Illness and healing, Barasch found, follow a near-universal pattern: from the “tangled roots” of disease (roots nourished by a genetic predisposition to colon cancer or heart disease, or by repressed childhood trauma or environmental factors like air pollution) through the manifestation of symptoms; the tug-of-war—with the patient’s life as the prize—between Western medical technology and “alternative” modes of treatment; the discovery of “the healer within”; and, hopefully and finally, the attainment of a new level of self-integration. The pattern holds whether the illness proves terminal or not. At each stage, crucial questions arise (amplified here by discussions of such matters as the role of the doctor and the healing potential of visualization techniques), questions that Barasch himself groped with: To what extent am I responsible for my disease? What is my disease trying to tell me? How can I participate, other than as a passive observer, in the healing process?

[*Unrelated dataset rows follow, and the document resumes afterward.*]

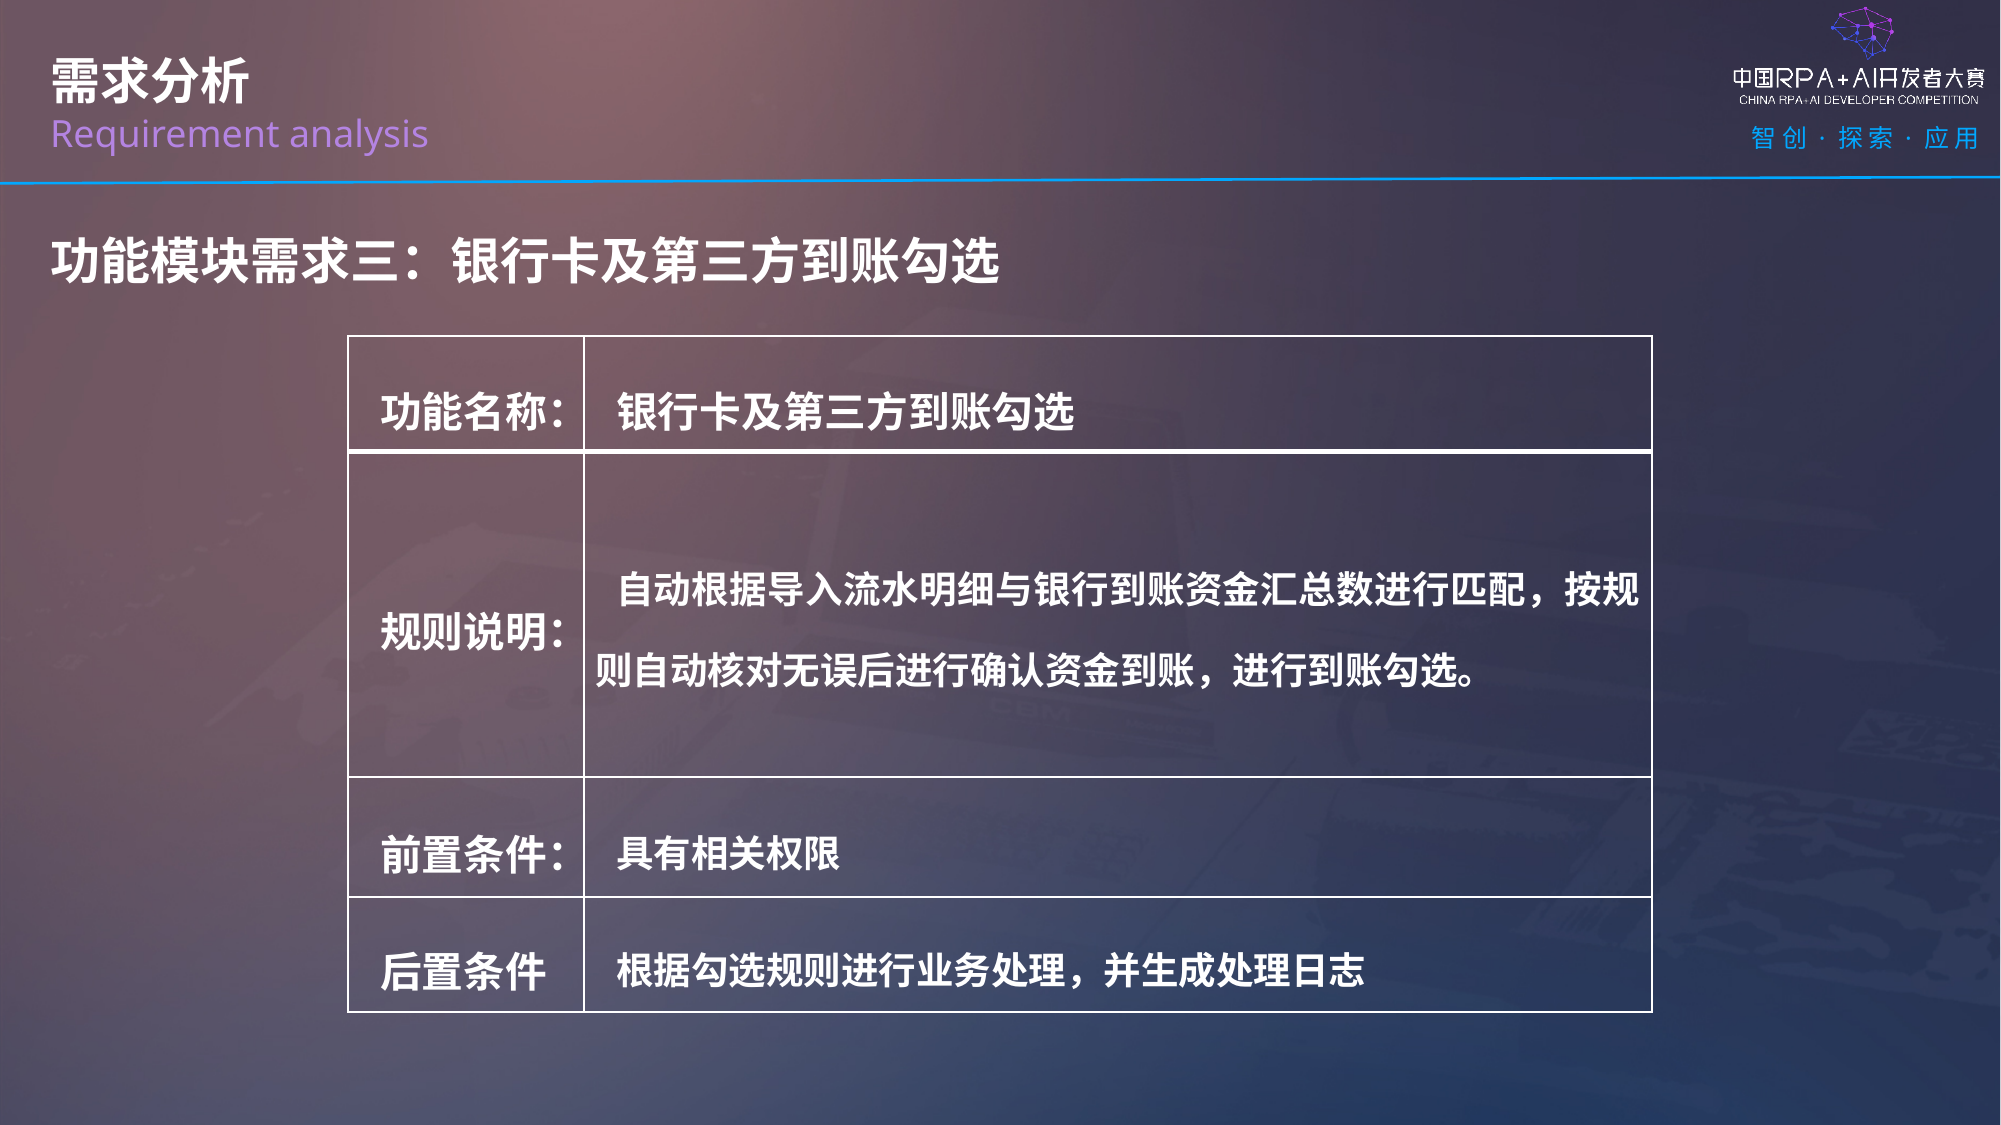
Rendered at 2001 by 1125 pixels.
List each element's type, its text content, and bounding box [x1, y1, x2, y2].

table_cell 规则说明： [349, 454, 583, 776]
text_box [0, 177, 2000, 184]
table_cell 自动根据导入流水明细与银行到账资金汇总数进行匹配，按规则自动核对无误后进行确认资金到账，进行到账勾选。 [585, 454, 1651, 776]
picture [0, 179, 2001, 1125]
text_box 需求分析 Requirement analysis [35, 42, 808, 162]
table_cell 具有相关权限 [585, 778, 1651, 896]
table_cell 前置条件： [349, 778, 583, 896]
table_cell 根据勾选规则进行业务处理，并生成处理日志 [585, 898, 1651, 1011]
table_header 银行卡及第三方到账勾选 [585, 337, 1651, 449]
text_box 功能模块需求三：银行卡及第三方到账勾选 [35, 221, 1022, 357]
table_header 功能名称： [349, 337, 583, 449]
picture [0, 0, 2001, 177]
table_cell 后置条件 [349, 898, 583, 1011]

Throughout, case histories ground the questions and possible answers. There’s the extraordinary story of Brian Schultz of Somerville, Massachusetts, for example, who, while at Stanford Law School in the seventies, developed “an obscure, excruciatingly painful degenerative joint disease called ankylosing spondylitis”—a disease that, at its worst, can cause complete immobility. “I had never known how exhausting, agonizing, and final pain could be,” Schultz tells Barasch. “It was like being strapped down on a table and tortured with icepicks….” Tellingly, Schultz’s slow recovery began when he realized that accepting his pain, rather than trying to avoid it, was the only viable way for him to live. “Where before my desire had been to rid myself of my illness as if it were a foreign object, an invader,” he says, “I now began to treat it as part of me that was calling out to be touched.”

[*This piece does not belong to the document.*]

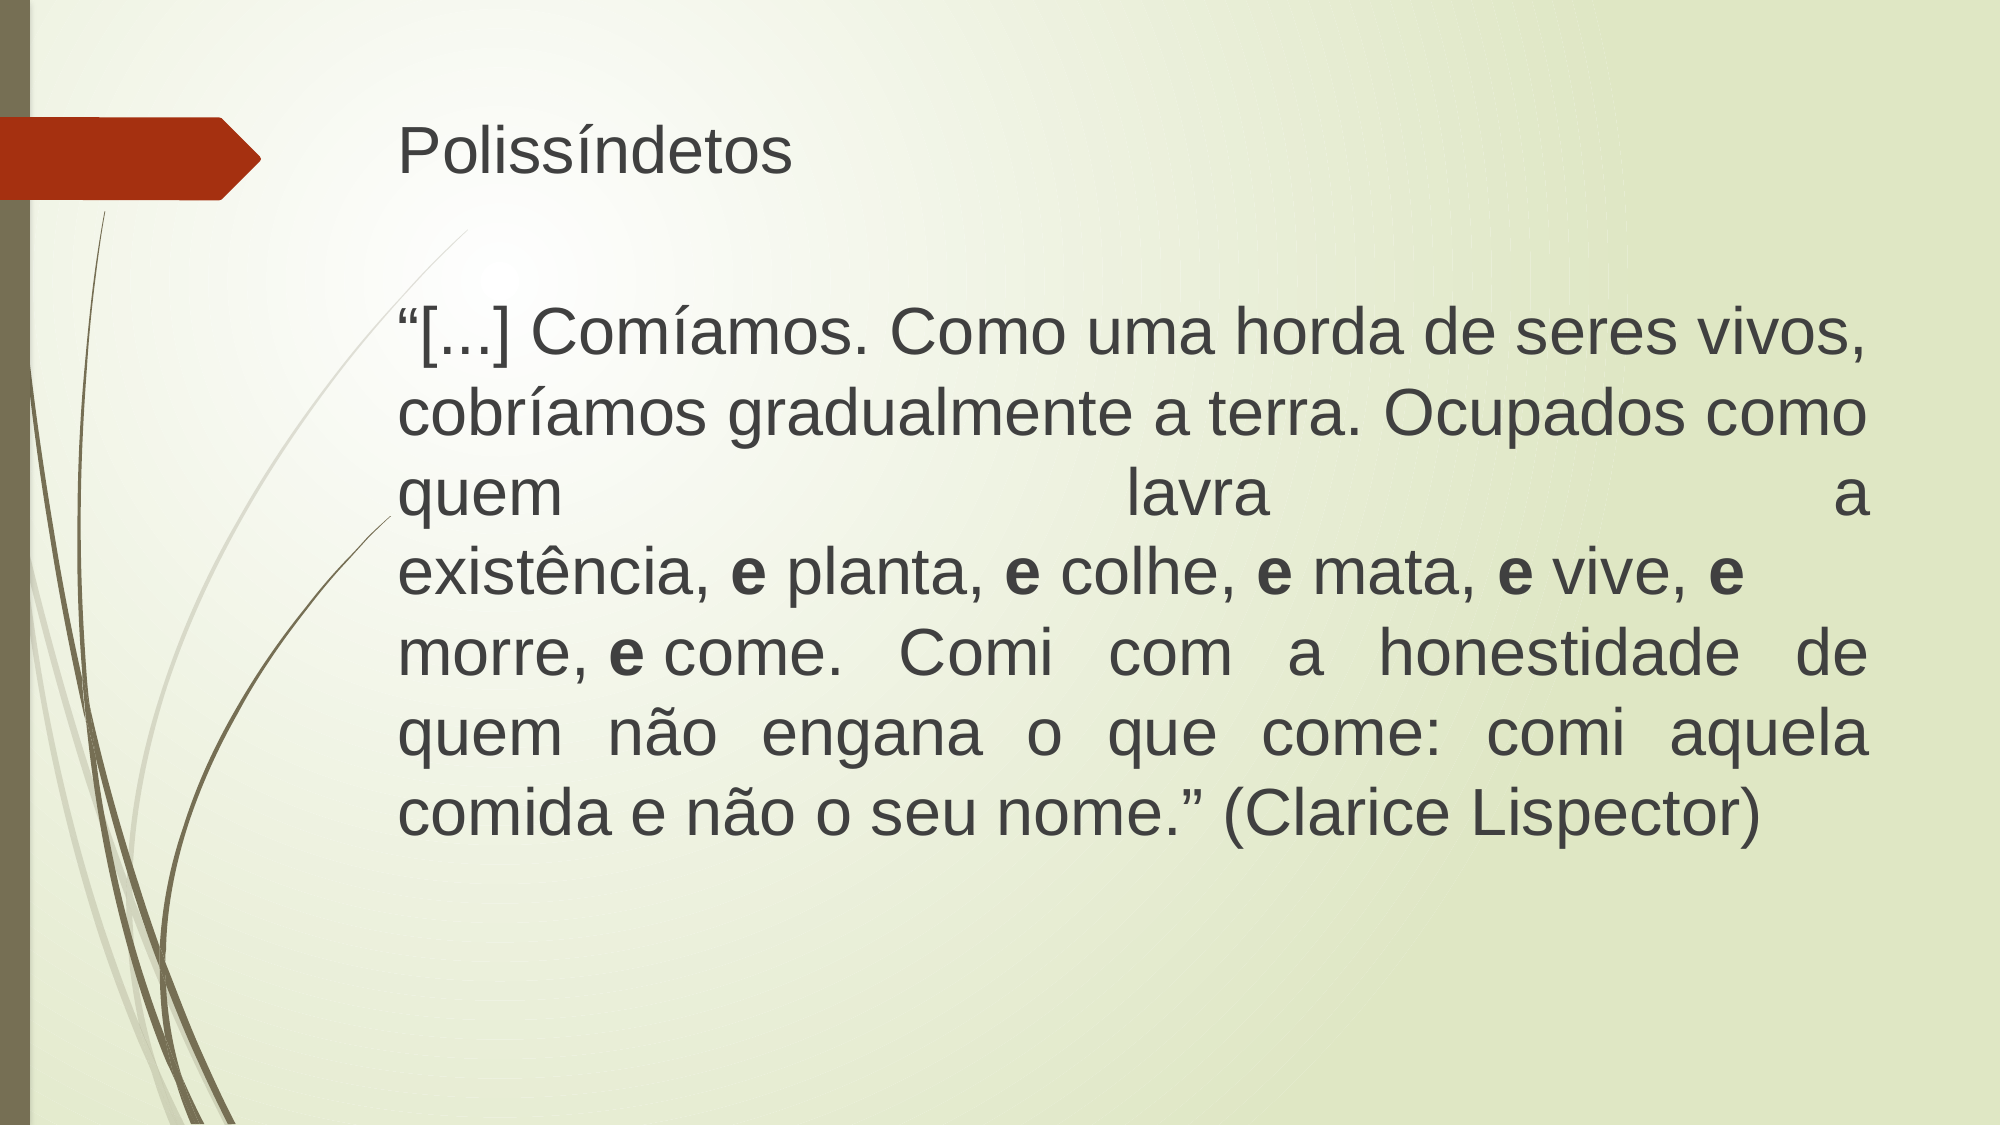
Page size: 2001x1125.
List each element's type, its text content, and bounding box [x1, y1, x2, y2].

list Polissíndetos “[...] Comíamos. Como uma horda de seres vivos, cobríamos gradualmente a terra. Ocupados como quem lavra a existência, e planta, e colhe, e mata, e vive, e morre, e come. Comi com a honestidade de quem não engana o que come: comi aquela comida e não o seu nome.” (Clarice Lispector) [382, 99, 1886, 1027]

Schultz’s “tiny, tiny decision” to “stop resisting and try to learn how to feel” holds the key to Barasch’s book. No matter the ravages wrought by disease, the author makes clear, it’s only by opening to and accepting them—as well as the psychic darkness that may have contributed to their genesis—that healing can begin.
It’s this message that makes The Healing Path relevant not only to its obvious readership of those suffering from a grave or chronic illness, but to all of us experiencing the dukkha (suffering) inherent to human life. For the way of healing discerned by Barasch—the way marked by acceptance, even joyous affirmation, of all that exists, be it good, evil, ill, or healthy—is, as it must be, akin to the way discerned by the Buddha and all great teachers before and since.
As for Barasch, today “my outward velocity has slowed.” Living in Colorado, short on money but apparently longer than ever on tolerance and understanding, he reads, writes, nourishes relationships, and tries “to practice the higher form of fidelity: obedience to awareness”—an obedience that will be inspired in all who read this brave, insightful, and powerful book.